** EXTRACT TO READ **
- - -

The Chronicles of Riddick
Year: | 2004 |
Director: | David Twohy |
Writer: | David Twohy |
Cast: | Vin Diesel, Colm Meaney, Judi Dench, Karl Urban, Thandie Newton, Keith David |
David Twohy's Pitch Black was one of the underground success stories of 2000, and deservedly so. It took a simple yet unshakable science fiction premise - a small, disparate band lost in a universe not their own with horror stalking them at every angle - and executed it perfectly.
It threw in just enough characterisation to stop it being another Alien rip off, and its intentions were just in the right place. Two stars emerged from Pitch Black, the menacing creatures swooping through the dark, and the small part of a convict being transported who escapes during the crash landing and becomes an unlikely hero.
That star was former New York bouncer Mark Vincent, better known as Vin Diesel, and after single-handedly claiming the crown of action hero for the Millennium Generation, he's finally revisiting the character that made him a star.
We meet Riddick several years after we left him at the end of his escape from the Pitch Black world. Being pursued across a frozen world by an attack ship full of overzealous bounty hunters, Riddick does what he does best. He overpowers the entire crew from outside and takes over the craft to go in search of the man who betrayed his hiding place to bounty hunters, Abu from the original.
Abu, it seems, knows the truth about Riddick that he doesn't know himself, and has brought him forcibly out of hiding in order to meet his destiny. A savage race called the Necromongers are sweeping the universe, converting entire planets to their belief system and army or wiping them out, and they're on their way to Abu's home planet.
And as the only surviving member of the Furian race, Riddick alone has the power to stop them. Wanting none of it, the glow-eyed hero makes to turn his back on Abu and his people like he did once before when the Necromongers arrive and Riddick has no choice but to fight.
Along the way he'll battle the awesome forces of the necromonger armies and their planet-sized arsenal of ships, soldiers and guns, run into the unfortunate bounty hunters he's already taken care of once, and even meet an old friend who couldn't be less thrilled to see him. The plot even has room to look at the power plays going on within the uppermost ranks of the necromongers.
Everything about Pitch Black was right, but the danger in bigger sequels is that with more of the studio's money being spent, the studio exerts more interference - and it usually shows.
Universal were either extremely hands off in this case or David Twohy bought them such a polished script they couldn't argue, but this is one of the best films of 2004 and certainly the best science fiction film.
Every detail, from the settings down to the production design of every costume and every weapon is brilliantly created. Riddick is an ultimately cool character, and while the signature glare, cool quips and he'll-never-get-out-of-this-one moments are many, they're never overdone.
Despite the vast majority of the effects being done with computers during postproduction, there are none of the rough, rush job graphics we've seen in most movies so far. Every huge craft, explosion and vast alien plant city look as real as if they'd been done in real life.
It's not essential that you've seen Pitch Black, but it helps if you want to understand the characters and their relationship to each other. The story references the events of Pitch Black more than once and you'll be wondering what you missed.
But Chronicles of Riddick is very much it's own movie. It's Vin Diesel at his best - a scaled down, no nonsense hero instead of the wisecracking comic he played in xXx.
It's also an action film at its best, with everything from spaceship chases to giant killer armadillo/dog creatures, effects that cover whole planets and adventure as big as the universe.
Twohy's vision is testament to film as the canvas upon which we can imagine and create new worlds in astonishing detail, the reason science fiction was invented.

- - -

** DATASET EXCERPT **
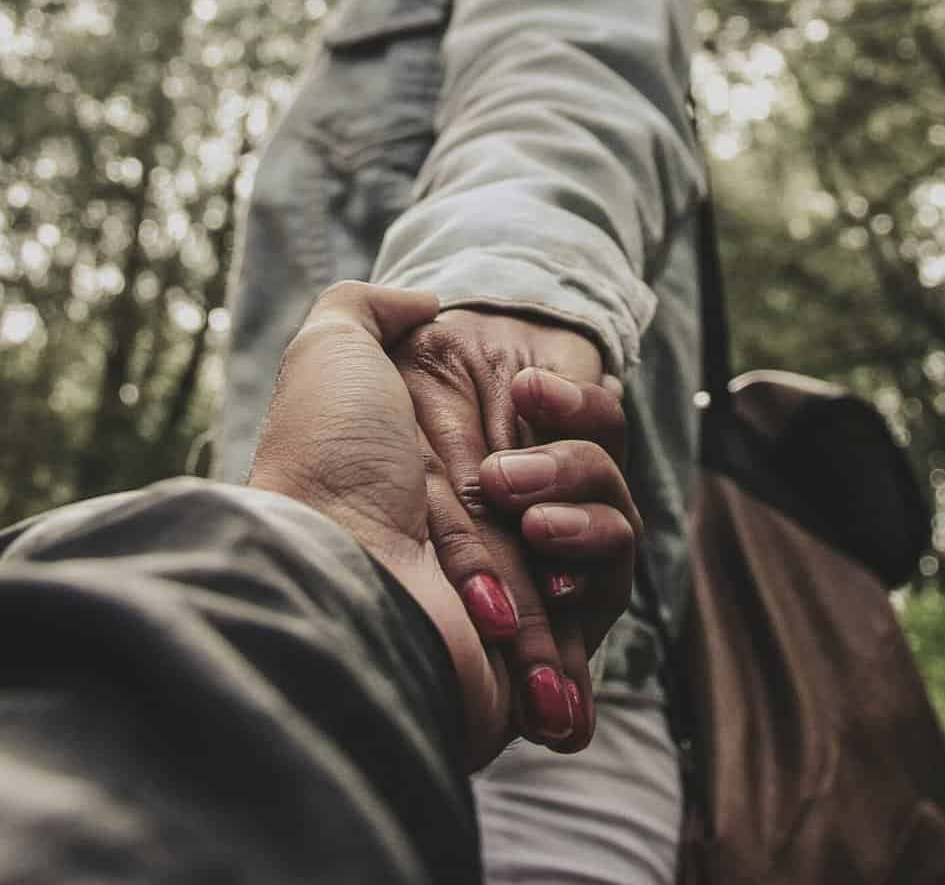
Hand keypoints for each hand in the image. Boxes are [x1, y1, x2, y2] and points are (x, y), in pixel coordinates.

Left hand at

- - -

** AIM OF THE TASK **
Reproduce word for word the passage of the film review that opens with the words containing "But Chronicles of" and closes with "played in xXx.".

** ANSWER FOR THIS EXERCISE **
But Chronicles of Riddick is very much it's own movie. It's Vin Diesel at his best - a scaled down, no nonsense hero instead of the wisecracking comic he played in xXx.